La exclamación, dicha en tono bajo, surgió al conjuro del recuerdo súbito de una reciente lectura. Se trataba de un texto de Croce, en donde había leído una observación aguda sobre la técnica de una obra. ¿Qué decía? Algo así como que la técnica podía estar dentro o fuera de la obra y que, en el primer caso, era consubstancial a ella, no podía separarse de ella. Sí, aquél era el sentido. Una cita sugestiva, pintiparada para encajarla en el futuro ensayo.

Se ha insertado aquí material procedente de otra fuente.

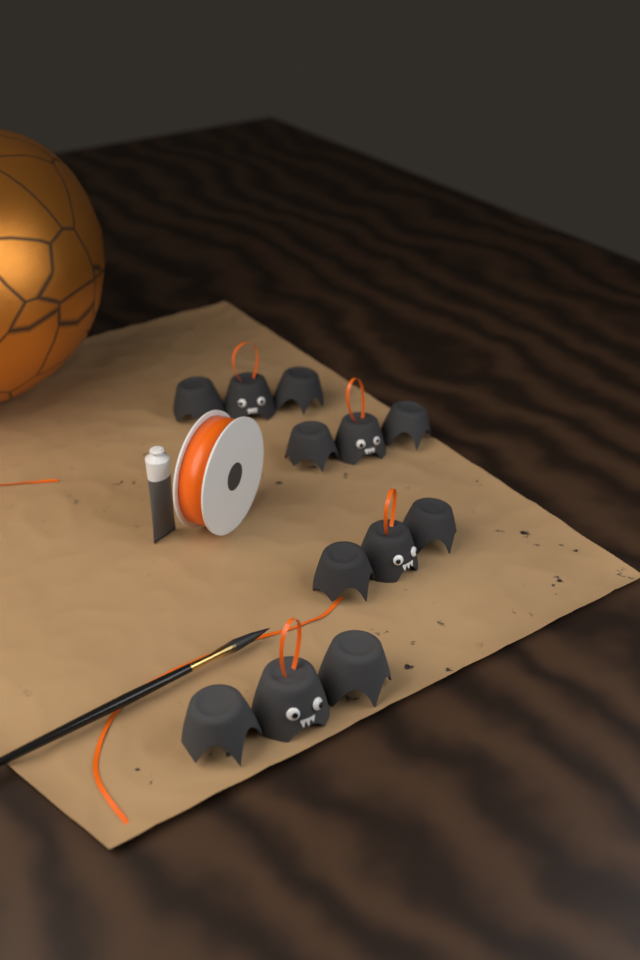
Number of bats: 4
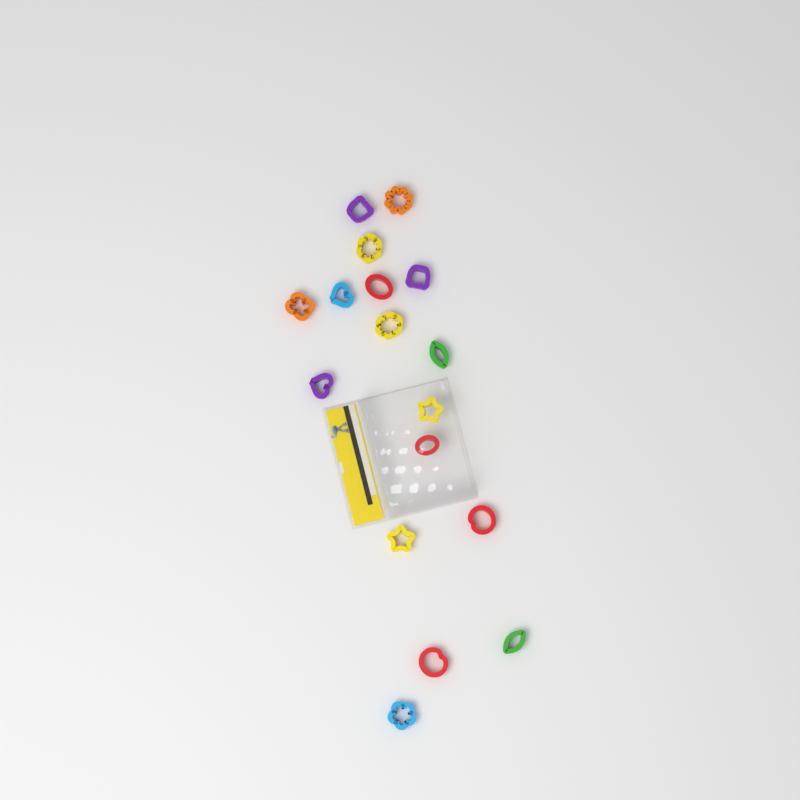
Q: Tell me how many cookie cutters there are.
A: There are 17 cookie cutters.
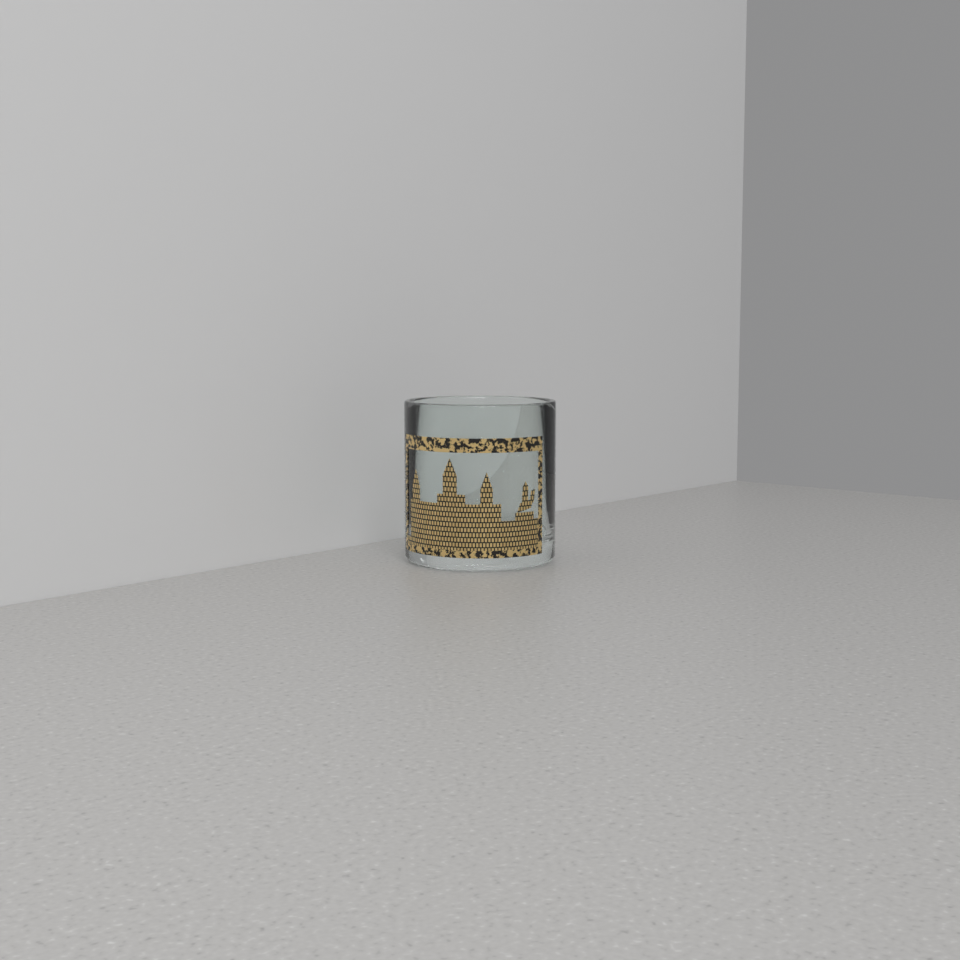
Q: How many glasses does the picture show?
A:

Manuel Artigas penetró en el cuarto, se dirigió a la mesa, de donde sacó las cuartillas, que, momentos antes había guardado en el cajón y encendió el brazo de luz. Después, escribió al pie de la última anotación: «Buscar cita Croce sobre la técnica».
A continuación, tornó a guardar los papeles y consultó el reloj. Minutos más tarde, empezaba a vestirse convenientemente para acudir, con toda puntualidad, a la emocionante entrevista. Silbaba una alegre tonadilla.